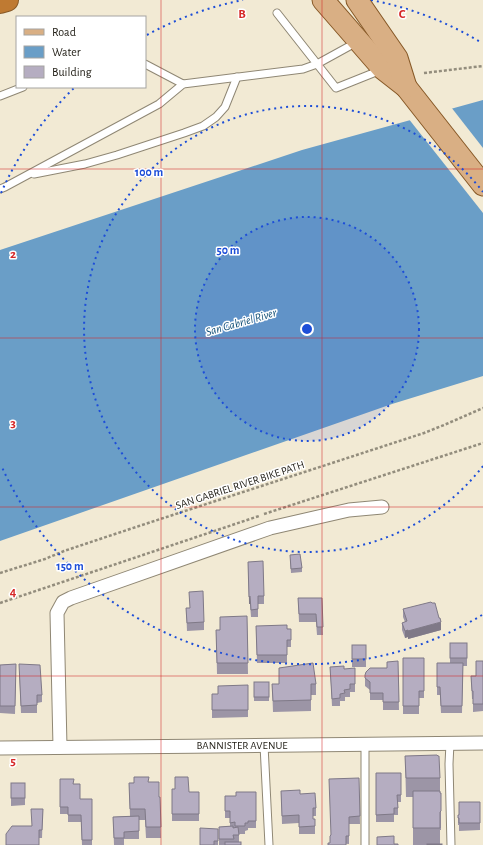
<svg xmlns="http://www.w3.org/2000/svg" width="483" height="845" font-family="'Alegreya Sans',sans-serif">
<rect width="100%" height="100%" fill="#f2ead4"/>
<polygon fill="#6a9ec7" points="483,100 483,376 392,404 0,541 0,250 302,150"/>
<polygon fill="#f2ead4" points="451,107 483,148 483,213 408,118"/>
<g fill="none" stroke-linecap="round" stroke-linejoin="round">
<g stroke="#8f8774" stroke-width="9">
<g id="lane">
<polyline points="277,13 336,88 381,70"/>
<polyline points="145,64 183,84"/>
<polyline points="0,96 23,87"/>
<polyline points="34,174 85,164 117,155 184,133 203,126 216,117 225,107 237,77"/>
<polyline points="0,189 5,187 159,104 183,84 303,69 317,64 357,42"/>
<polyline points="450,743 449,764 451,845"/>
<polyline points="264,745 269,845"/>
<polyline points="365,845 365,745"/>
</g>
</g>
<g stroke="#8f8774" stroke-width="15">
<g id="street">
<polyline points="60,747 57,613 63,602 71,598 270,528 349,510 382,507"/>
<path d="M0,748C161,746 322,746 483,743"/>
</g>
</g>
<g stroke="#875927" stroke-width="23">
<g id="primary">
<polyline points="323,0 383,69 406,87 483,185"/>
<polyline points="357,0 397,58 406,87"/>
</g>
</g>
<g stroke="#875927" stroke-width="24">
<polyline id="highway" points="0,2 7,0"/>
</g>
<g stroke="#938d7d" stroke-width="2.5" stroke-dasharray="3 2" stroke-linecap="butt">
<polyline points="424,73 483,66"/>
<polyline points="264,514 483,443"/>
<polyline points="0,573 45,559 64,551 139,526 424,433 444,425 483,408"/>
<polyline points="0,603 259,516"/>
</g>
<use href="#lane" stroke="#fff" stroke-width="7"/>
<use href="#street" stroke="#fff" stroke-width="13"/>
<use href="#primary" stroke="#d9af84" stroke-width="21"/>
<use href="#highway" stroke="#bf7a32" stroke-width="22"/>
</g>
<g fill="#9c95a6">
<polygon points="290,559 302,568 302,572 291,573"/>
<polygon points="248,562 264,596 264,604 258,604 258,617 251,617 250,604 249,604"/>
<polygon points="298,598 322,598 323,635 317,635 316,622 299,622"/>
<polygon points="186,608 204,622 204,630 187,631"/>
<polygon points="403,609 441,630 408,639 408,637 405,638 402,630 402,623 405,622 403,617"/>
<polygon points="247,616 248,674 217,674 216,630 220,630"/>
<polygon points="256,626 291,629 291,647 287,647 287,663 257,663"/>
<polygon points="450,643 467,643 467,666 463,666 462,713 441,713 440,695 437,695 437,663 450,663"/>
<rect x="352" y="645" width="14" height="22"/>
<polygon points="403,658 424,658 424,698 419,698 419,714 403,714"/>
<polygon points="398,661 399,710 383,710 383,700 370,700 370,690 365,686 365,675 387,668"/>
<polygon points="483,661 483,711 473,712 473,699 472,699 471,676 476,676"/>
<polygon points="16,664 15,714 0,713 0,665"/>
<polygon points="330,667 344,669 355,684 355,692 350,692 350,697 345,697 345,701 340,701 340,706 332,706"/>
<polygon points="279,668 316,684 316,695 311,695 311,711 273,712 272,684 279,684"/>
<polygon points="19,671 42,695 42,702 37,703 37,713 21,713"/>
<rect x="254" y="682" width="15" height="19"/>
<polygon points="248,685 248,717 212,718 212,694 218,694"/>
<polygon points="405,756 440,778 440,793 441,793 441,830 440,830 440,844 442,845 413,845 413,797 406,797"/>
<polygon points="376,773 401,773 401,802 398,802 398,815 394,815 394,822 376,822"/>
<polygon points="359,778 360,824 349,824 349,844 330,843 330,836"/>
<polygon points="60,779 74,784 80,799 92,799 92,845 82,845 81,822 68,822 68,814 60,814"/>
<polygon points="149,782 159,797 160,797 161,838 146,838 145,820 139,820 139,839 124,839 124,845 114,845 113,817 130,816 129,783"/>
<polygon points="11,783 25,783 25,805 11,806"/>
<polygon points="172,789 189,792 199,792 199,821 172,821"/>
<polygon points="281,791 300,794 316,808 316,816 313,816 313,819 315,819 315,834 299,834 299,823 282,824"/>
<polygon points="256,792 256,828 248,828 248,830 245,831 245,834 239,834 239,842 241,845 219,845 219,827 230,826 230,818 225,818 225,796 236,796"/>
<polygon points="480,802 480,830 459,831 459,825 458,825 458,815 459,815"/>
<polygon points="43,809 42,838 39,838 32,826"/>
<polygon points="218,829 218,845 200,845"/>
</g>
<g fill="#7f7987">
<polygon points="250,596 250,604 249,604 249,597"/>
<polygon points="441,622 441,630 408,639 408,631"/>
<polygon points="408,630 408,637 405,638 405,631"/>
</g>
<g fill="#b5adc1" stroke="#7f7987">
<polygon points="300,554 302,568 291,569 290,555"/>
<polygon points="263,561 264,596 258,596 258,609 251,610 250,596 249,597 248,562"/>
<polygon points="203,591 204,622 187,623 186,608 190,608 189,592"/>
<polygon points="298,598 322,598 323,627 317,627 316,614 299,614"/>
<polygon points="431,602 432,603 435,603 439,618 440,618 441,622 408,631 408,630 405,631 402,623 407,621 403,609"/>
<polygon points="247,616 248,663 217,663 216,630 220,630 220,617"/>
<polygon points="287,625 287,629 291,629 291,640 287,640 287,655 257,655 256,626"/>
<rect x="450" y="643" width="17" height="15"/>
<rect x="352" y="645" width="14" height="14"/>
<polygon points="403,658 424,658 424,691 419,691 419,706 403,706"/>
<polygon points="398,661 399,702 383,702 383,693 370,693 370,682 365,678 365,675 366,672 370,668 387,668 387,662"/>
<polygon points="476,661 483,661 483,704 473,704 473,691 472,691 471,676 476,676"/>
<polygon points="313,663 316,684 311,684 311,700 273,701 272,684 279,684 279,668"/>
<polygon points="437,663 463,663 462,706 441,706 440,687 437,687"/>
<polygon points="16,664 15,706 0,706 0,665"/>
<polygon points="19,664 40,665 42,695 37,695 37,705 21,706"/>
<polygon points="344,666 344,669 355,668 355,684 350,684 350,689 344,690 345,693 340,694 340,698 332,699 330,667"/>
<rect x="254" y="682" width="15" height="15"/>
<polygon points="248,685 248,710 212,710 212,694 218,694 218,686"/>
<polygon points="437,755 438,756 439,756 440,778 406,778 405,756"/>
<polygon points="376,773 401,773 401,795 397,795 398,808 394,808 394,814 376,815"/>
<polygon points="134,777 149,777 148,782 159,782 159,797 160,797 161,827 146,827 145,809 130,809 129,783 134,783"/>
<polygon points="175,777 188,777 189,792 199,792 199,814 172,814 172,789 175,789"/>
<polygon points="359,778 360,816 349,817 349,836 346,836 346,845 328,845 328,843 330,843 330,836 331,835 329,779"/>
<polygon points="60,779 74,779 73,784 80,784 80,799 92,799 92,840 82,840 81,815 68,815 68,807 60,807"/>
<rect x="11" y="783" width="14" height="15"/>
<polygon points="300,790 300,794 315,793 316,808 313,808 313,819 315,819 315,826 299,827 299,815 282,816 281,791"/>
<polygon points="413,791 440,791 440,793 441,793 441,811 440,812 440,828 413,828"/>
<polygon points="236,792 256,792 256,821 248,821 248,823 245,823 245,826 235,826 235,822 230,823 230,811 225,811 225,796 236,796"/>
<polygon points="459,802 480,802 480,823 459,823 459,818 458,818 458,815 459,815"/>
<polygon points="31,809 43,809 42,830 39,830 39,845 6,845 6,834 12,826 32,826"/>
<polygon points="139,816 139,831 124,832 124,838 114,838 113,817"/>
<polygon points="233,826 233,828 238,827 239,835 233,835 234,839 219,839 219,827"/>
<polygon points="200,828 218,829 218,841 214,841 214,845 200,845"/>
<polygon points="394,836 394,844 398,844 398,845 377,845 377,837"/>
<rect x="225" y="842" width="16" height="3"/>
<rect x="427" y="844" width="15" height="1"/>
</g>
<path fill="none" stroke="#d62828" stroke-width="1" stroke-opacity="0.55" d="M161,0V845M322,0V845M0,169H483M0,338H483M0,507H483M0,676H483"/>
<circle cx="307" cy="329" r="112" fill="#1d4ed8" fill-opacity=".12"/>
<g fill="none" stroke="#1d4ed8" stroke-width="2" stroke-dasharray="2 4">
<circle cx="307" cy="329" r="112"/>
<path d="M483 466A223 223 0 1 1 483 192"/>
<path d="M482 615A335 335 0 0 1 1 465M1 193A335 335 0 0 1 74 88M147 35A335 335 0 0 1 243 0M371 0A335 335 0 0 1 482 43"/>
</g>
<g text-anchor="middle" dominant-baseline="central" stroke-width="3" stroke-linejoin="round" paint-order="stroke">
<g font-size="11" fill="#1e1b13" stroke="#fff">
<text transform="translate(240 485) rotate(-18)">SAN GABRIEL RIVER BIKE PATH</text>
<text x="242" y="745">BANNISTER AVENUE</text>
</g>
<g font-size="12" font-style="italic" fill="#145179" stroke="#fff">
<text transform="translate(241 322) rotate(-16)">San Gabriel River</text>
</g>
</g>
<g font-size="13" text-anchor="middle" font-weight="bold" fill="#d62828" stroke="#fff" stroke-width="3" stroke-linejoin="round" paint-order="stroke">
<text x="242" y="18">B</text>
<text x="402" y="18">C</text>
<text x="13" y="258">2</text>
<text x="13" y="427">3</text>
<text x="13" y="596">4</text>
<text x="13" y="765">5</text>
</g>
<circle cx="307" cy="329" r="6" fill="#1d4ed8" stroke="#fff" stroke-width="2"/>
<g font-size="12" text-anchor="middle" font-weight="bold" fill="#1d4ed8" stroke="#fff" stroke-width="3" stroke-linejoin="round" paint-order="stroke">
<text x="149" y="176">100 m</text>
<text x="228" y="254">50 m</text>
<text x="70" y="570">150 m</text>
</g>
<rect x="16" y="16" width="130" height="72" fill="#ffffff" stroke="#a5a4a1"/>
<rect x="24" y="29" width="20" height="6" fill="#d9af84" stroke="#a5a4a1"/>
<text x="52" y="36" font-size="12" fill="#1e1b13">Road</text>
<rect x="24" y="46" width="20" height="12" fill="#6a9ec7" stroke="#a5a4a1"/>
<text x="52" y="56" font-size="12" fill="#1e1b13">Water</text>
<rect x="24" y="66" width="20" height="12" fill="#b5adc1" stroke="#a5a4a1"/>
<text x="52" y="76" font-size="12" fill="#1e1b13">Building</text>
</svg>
+++++
With the data above as the source, tally the lines that include the string "dasharray", and give that figure alone.

2